[Start of Attachment]
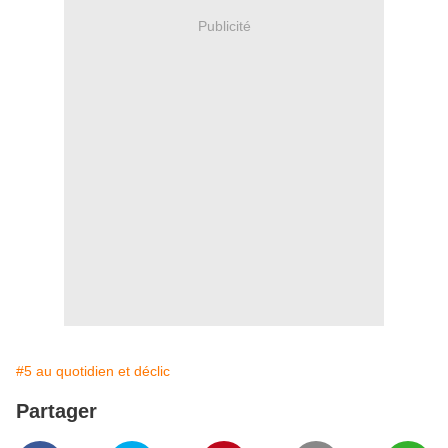
Publicité
#5 au quotidien et déclic
Partager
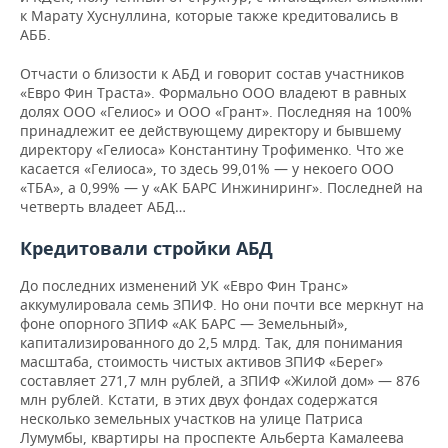
к Марату Хуснуллина, которые также кредитовались в
АББ.
Отчасти о близости к АБД и говорит состав участников
«Евро Фин Траста». Формально ООО владеют в равных
долях ООО «Гелиос» и ООО «Грант». Последняя на 100%
принадлежит ее действующему директору и бывшему
директору «Гелиоса» Константину Трофименко. Что же
касается «Гелиоса», то здесь 99,01% — у некоего ООО
«ТБА», а 0,99% — у «АК БАРС Инжиниринг». Последней на
четверть владеет АБД…
Кредитовали стройки АБД
До последних изменений УК «Евро Фин Транс»
аккумулировала семь ЗПИФ. Но они почти все меркнут на
фоне опорного ЗПИФ «АК БАРС — Земельный»,
капитализированного до 2,5 млрд. Так, для понимания
масштаба, стоимость чистых активов ЗПИФ «Берег»
составляет 271,7 млн рублей, а ЗПИФ «Жилой дом» — 876
млн рублей. Кстати, в этих двух фондах содержатся
несколько земельных участков на улице Патриса
Лумумбы, квартиры на проспекте Альберта Камалеева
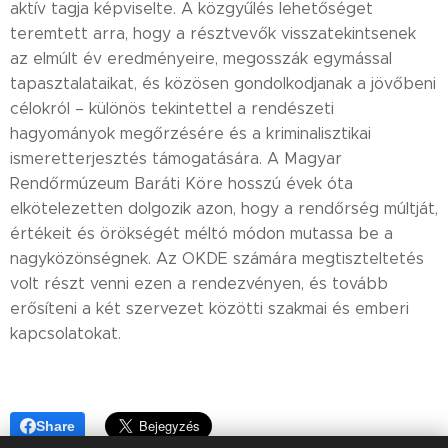
aktív tagja képviselte. A közgyűlés lehetőséget
teremtett arra, hogy a résztvevők visszatekintsenek
az elmúlt év eredményeire, megosszák egymással
tapasztalataikat, és közösen gondolkodjanak a jövőbeni
célokról – különös tekintettel a rendészeti
hagyományok megőrzésére és a kriminalisztikai
ismeretterjesztés támogatására. A Magyar
Rendőrmúzeum Baráti Köre hosszú évek óta
elkötelezetten dolgozik azon, hogy a rendőrség múltját,
értékeit és örökségét méltó módon mutassa be a
nagyközönségnek. Az OKDE számára megtiszteltetés
volt részt venni ezen a rendezvényen, és tovább
erősíteni a két szervezet közötti szakmai és emberi
kapcsolatokat.
Share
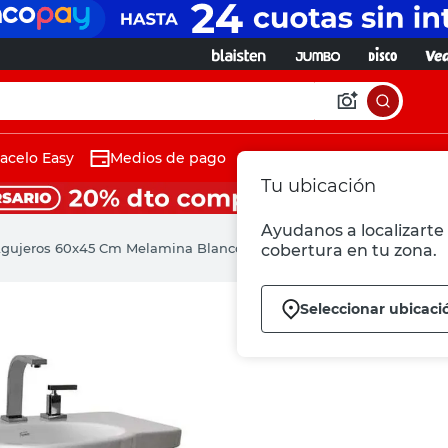
acelo Easy
Medios de pago
Tu ubicación
Ayudanos a localizarte 
 Agujeros 60x45 Cm Melamina Blanco Venecia Ferrum
cobertura en tu zona.
Seleccionar ubicaci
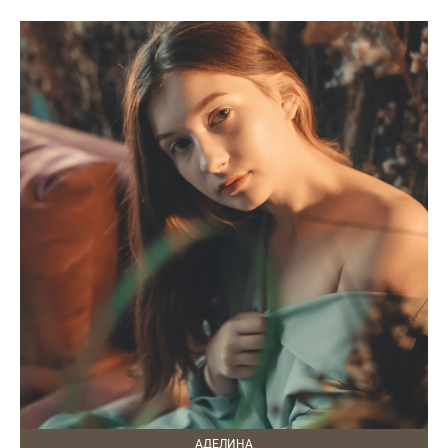
АДЕЛИНА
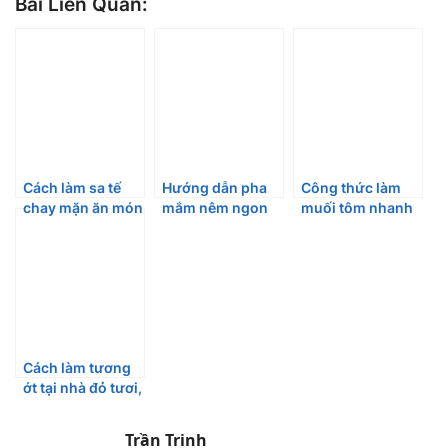
Bài Liên Quan:
Cách làm sa tế
Hướng dẫn pha
Công thức làm
chay mặn ăn món
mắm nêm ngon
muối tôm nhanh
gì cũng ngon
ăn kèm nhiều
ngon chuẩn
món
Cách làm tương
ớt tại nhà đỏ tươi,
sánh mịn, an
toàn cho sức
Trần Trinh
khỏe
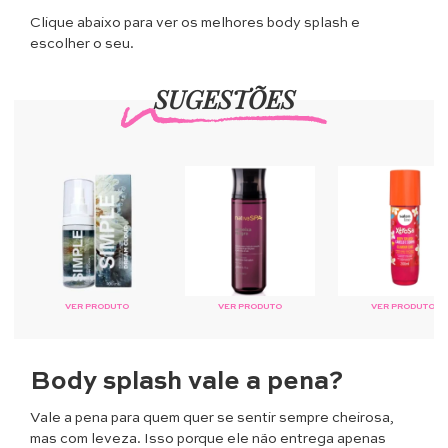
Clique abaixo para ver os melhores body splash e
escolher o seu.
SUGESTÕES
VER PRODUTO
VER PRODUTO
VER PRODUTO
Body splash vale a pena?
Vale a pena para quem quer se sentir sempre cheirosa,
mas com leveza. Isso porque ele não entrega apenas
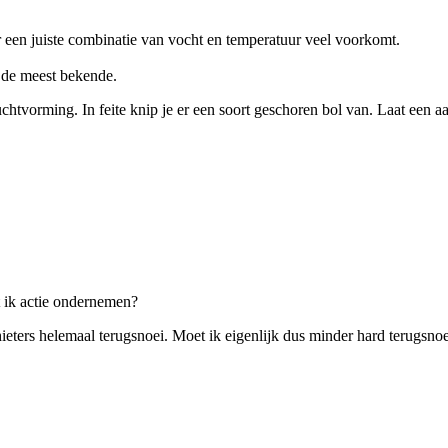
oor een juiste combinatie van vocht en temperatuur veel voorkomt.
s de meest bekende.
chtvorming. In feite knip je er een soort geschoren bol van. Laat een 
et ik actie ondernemen?
hieters helemaal terugsnoei. Moet ik eigenlijk dus minder hard terugsnoei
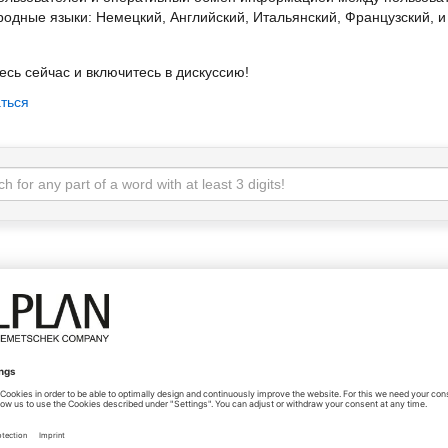
одные языки: Немецкий, Английский, Итальянский, Французский, 
есь сейчас и включитесь в дискуссию!
ться
а форума
m: Bimplus a service by Allplan
er Forum
91 (256)
tions about bimplus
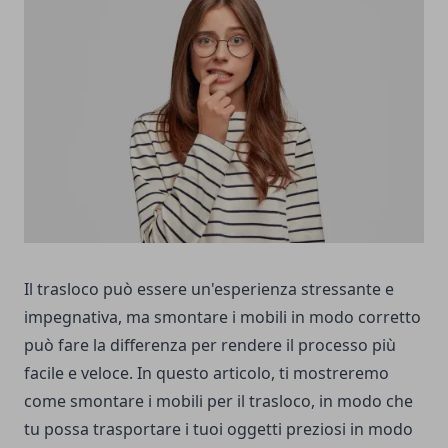
Il trasloco può essere un'esperienza stressante e
impegnativa, ma smontare i mobili in modo corretto
può fare la differenza per rendere il processo più
facile e veloce. In questo articolo, ti mostreremo
come smontare i mobili per il trasloco, in modo che
tu possa trasportare i tuoi oggetti preziosi in modo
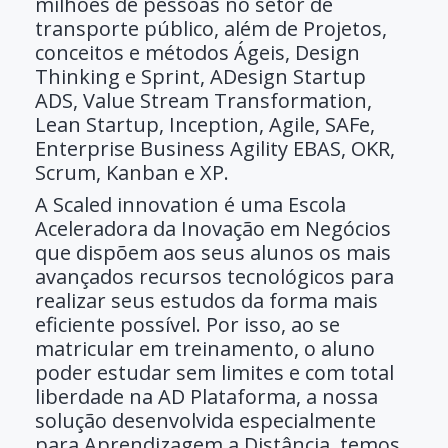
milhões
de pessoas no setor de
transporte público, além de Projetos,
conceitos e métodos Ágeis, Design
Thinking e Sprint, ADesign Startup
ADS, Value Stream Transformation,
Lean Startup, Inception, Agile, SAFe,
Enterprise Business Agility EBAS, OKR,
Scrum, Kanban e XP.
A
Scaled innovation
é uma Escola
Aceleradora da Inovação em Negócios
que dispõem aos seus alunos os mais
avançados recursos tecnológicos para
realizar seus estudos da forma mais
eficiente possível. Por isso, ao se
matricular em treinamento, o aluno
poder estudar sem limites e com total
liberdade na AD Plataforma, a nossa
solução desenvolvida especialmente
para Aprendizagem a Distância, temos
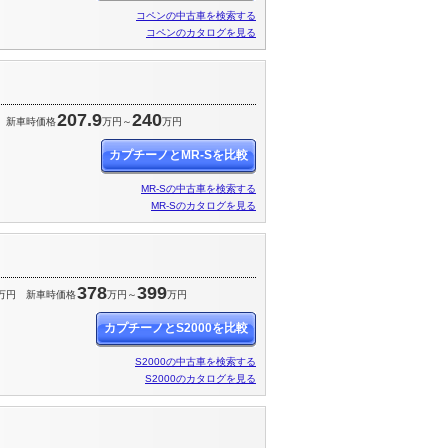
コペンの中古車を検索する
コペンのカタログを見る
207.9
240
新車時価格
万円～
万円
カプチーノとMR-Sを比較
MR-Sの中古車を検索する
MR-Sのカタログを見る
378
399
万円
新車時価格
万円～
万円
カプチーノとS2000を比較
S2000の中古車を検索する
S2000のカタログを見る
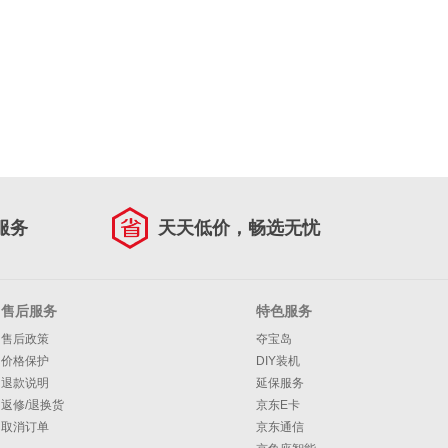
服务
天天低价，畅选无忧
售后服务
特色服务
售后政策
夺宝岛
价格保护
DIY装机
退款说明
延保服务
返修/退换货
京东E卡
取消订单
京东通信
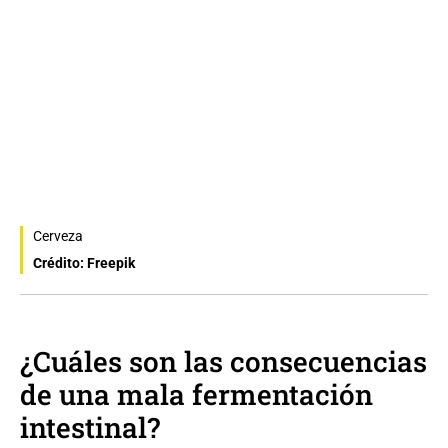
Cerveza
Crédito: Freepik
¿Cuáles son las consecuencias
de una mala fermentación
intestinal?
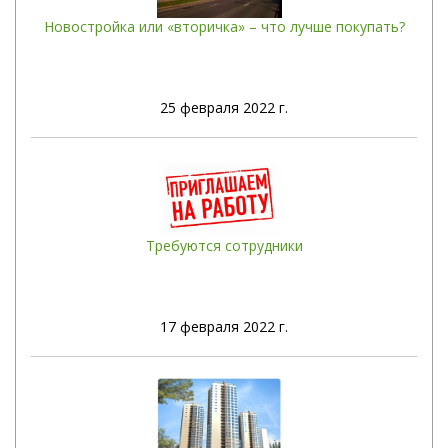
Новостройка или «вторичка» – что лучше покупать?
25
февраля 2022 г.
Требуются сотрудники
17
февраля 2022 г.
[End of Attachment]
• **ACTION ITEM**
Repeat exactly the lines from the one holding "intestinal?" through the last line of the entries, both included; the pictures do not belong in the copy.

• **RESPONSE AREA**
intestinal?
Новостройка или «вторичка» – что лучше покупать?
25
февраля 2022 г.
Требуются сотрудники
17
февраля 2022 г.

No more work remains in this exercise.